L’autre risque est une sortie de l’Allemagne, lassée de payer pour tous les autres. Mais elle aussi retire de trop grands intérêts de l’Union européenne pour l’heure. Le temps viendra, lorsque la Mittel Europa pourra lui servir d’arrière cours sans aides de l’Union européenne.

Ce qu’il faut se rappeler sur la construction européenne

L’Union européenne est accusée par ses détracteurs d’être une structure dictatoriale, détachée des peuples et libérale. Certainement ! Mais il ne faut pas se tromper d’accusations.

L’Union européenne est née de traités signés librement par les gouvernements d’Etats souverains. La longueur de ces traités s’explique par l’âpreté des négociations entre Etats, chacun cherchant son intérêt national.

La diplomatie n’a jamais été le lieu de la démocratie, mais de l’expression des souverains.

Les structures de l’Union européenne sont animées par les Etats.

Le conseil des ministres est composé des membres des gouvernements des pays. Les commissaires de la commission sont choisis par les représentants des Etats, tout comme les juges de la cour de justice de l’Union européenne. Les membres du parlement, enfin, sont issus des partis nationaux.

Des Etats à l’Union européenne ce sont les mêmes hommes, les mêmes partis.

Les directives de l’Union européenne font l’objet de négociations permanentes entre Etats, et l’impression réelle d’autoritarisme provient du décalage entre les processus démocratique et diplomatique ne correspondant pas aux mêmes rouages.

Que cette construction soit inadaptée est aussi certain que le fait que nous en tirions de substantiels bénéfices. Mais pour inadaptée qu’elle soit, ses responsables ne sont pas à Bruxelles, mais à Paris, Berlin ou Rome.

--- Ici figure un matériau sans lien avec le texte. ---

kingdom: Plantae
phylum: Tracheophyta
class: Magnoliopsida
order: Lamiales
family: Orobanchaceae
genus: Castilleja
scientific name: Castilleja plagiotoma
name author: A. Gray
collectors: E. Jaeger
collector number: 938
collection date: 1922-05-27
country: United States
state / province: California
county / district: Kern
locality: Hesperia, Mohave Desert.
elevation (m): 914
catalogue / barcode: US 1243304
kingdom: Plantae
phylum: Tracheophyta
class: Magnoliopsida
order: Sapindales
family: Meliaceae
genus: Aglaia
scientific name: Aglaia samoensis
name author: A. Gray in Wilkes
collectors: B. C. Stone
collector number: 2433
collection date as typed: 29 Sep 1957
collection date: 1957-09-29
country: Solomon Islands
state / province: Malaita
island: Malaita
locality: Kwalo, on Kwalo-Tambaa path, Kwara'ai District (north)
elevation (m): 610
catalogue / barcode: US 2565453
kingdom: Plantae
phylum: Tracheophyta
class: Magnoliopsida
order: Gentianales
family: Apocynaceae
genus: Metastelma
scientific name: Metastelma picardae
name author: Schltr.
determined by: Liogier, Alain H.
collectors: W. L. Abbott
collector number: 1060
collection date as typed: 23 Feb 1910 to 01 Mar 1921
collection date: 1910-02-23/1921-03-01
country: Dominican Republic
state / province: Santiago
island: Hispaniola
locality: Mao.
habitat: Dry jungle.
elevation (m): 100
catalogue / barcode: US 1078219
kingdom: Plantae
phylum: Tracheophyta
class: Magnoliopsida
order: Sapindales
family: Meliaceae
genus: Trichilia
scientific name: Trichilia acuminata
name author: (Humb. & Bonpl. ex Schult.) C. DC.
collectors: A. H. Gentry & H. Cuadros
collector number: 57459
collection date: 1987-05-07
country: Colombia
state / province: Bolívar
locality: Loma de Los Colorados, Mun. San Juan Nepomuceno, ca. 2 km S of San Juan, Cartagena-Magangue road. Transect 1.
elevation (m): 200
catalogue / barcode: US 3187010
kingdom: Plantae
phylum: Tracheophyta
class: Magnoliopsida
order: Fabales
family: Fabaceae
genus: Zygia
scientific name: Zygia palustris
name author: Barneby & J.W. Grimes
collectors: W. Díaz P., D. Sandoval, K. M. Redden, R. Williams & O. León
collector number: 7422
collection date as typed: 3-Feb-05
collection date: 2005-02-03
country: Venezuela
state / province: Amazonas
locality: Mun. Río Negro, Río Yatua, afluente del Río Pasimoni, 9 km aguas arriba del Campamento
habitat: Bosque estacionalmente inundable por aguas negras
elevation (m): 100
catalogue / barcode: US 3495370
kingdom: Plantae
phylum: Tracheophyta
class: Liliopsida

Le bien et le mal qui nous arrivent par l’Union européenne sont consentis et organisés par nos gouvernements.

La folie administrative bruxelloise est rendue possible par eux.

Les limites d’une sortie de la France

La question a été posée d’une sortie de la France de l’Union européenne. Pourquoi pas ? Mais tout comme pour le Royaume-Uni, cela ne règlera pas nos vrais maux, internes.

En outre, notre Etat tire de solides apports de la planche à billets de la BCE et serait déstabilisé par un retrait. Or, notre société a été trop consciencieusement affaiblie depuis plus de deux siècles pour supporter une défaillance, même temporaire, de notre Etat.

La dislocation des familles, la disparition des aristocraties, la fragilité des ordres professionnels et des syndicats, le déracinement des peuples et leur acculturation, la décadence de l’Église dans ses structures nous ont rendus étroitement dépendants de l’étatisme.

Si nous voulons sortir, il faut avant tout rebâtir, et si une telle œuvre peut aboutir, elle n’en sera pas moins le travail d’une génération, voire deux ; sous condition que les corps sociaux soient conscients de la direction à prendre et que les cadres politiques retrouvent le courage d’action qui leur fait défaut.

En somme les nuages continuent de s’amonceler et l’orage n’a pas les causes qu’on lui prête.